*Exercise instructions*
Extract every line in the data below that contains the string "values". Matching is case-sensitive.

*Given data*
• • •

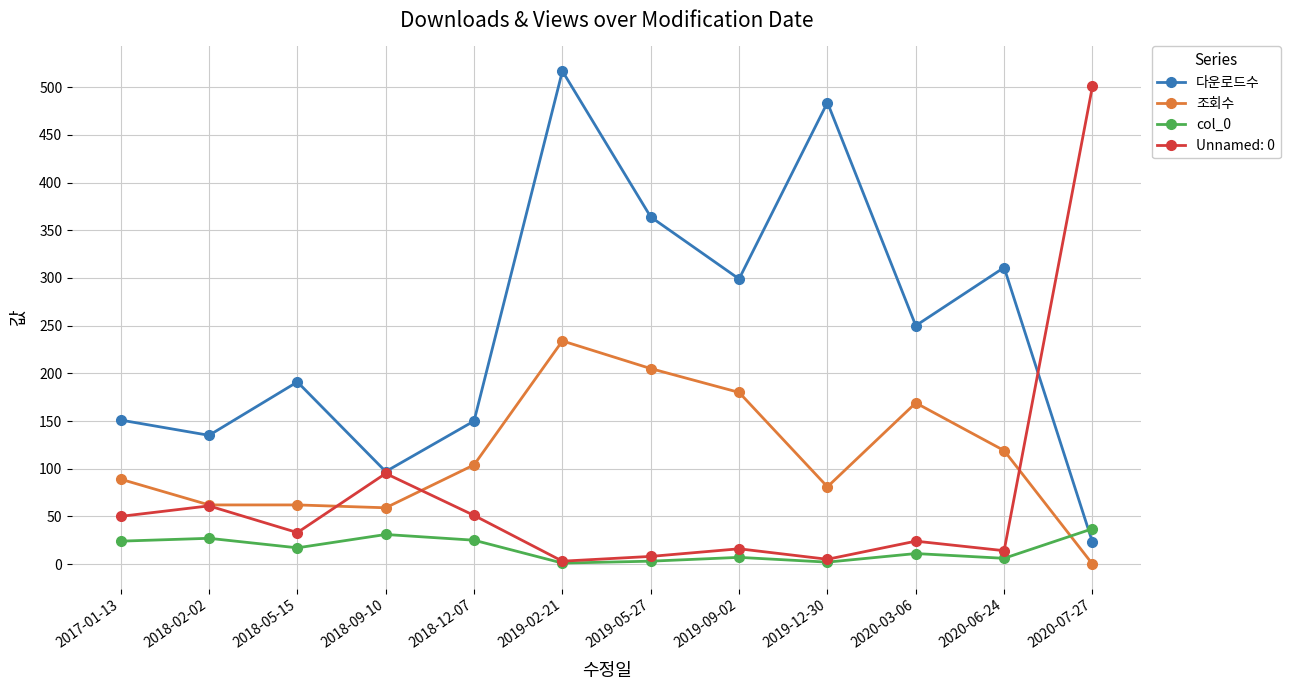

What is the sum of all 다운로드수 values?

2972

• • •

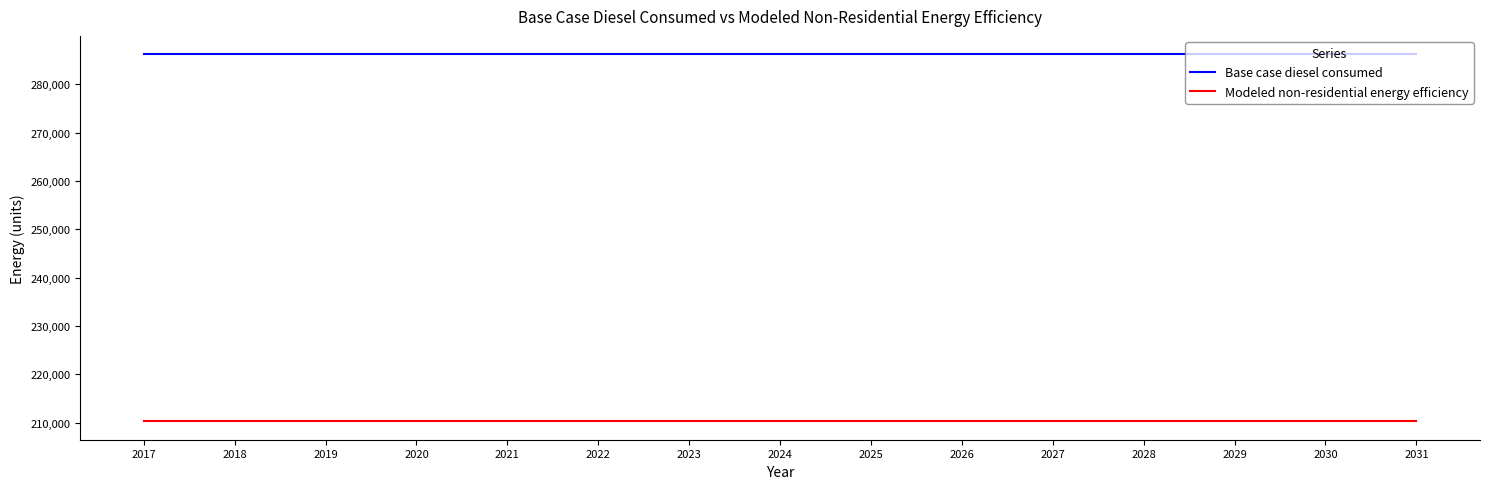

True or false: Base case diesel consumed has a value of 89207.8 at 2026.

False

• • •

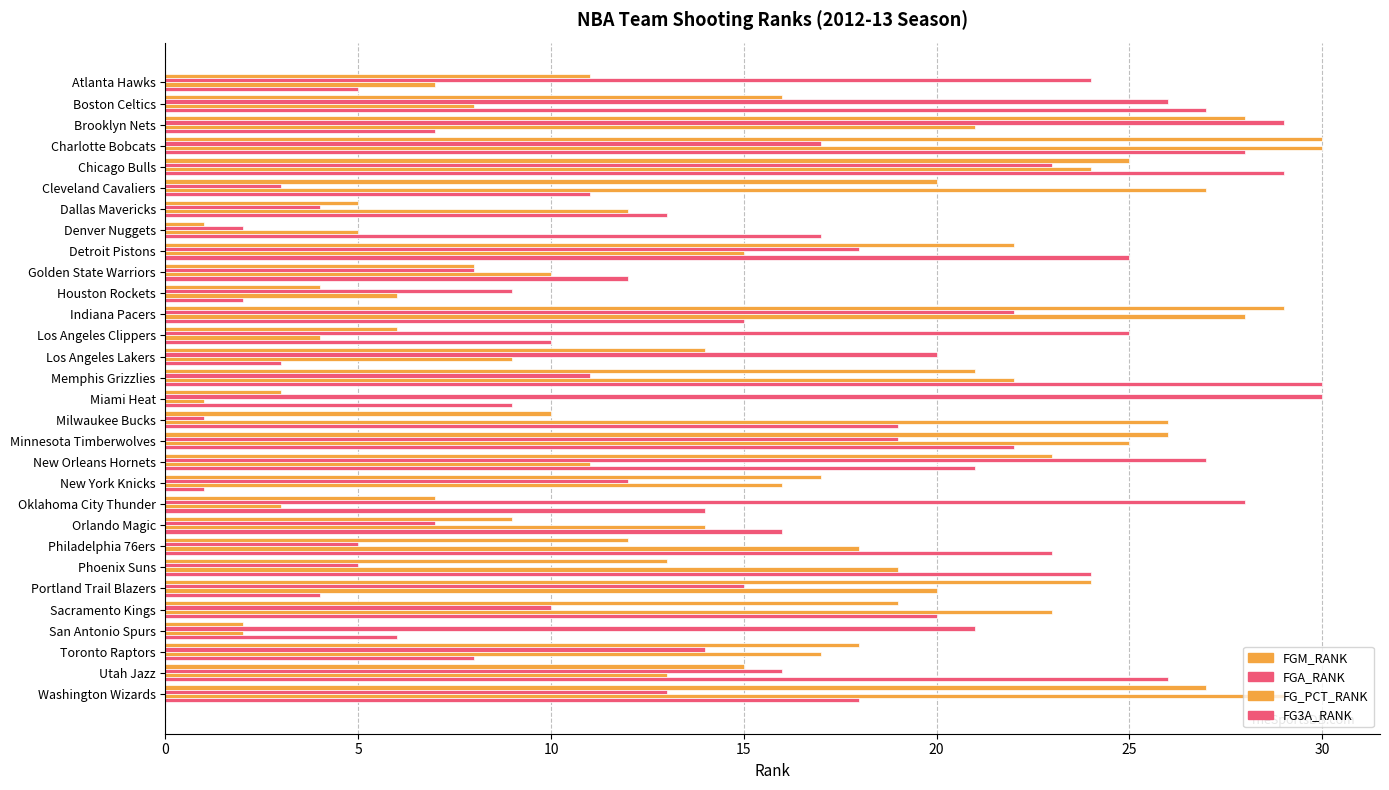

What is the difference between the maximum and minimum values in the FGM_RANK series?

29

• • •

*Output for this task*
What is the sum of all 다운로드수 values?
What is the difference between the maximum and minimum values in the FGM_RANK series?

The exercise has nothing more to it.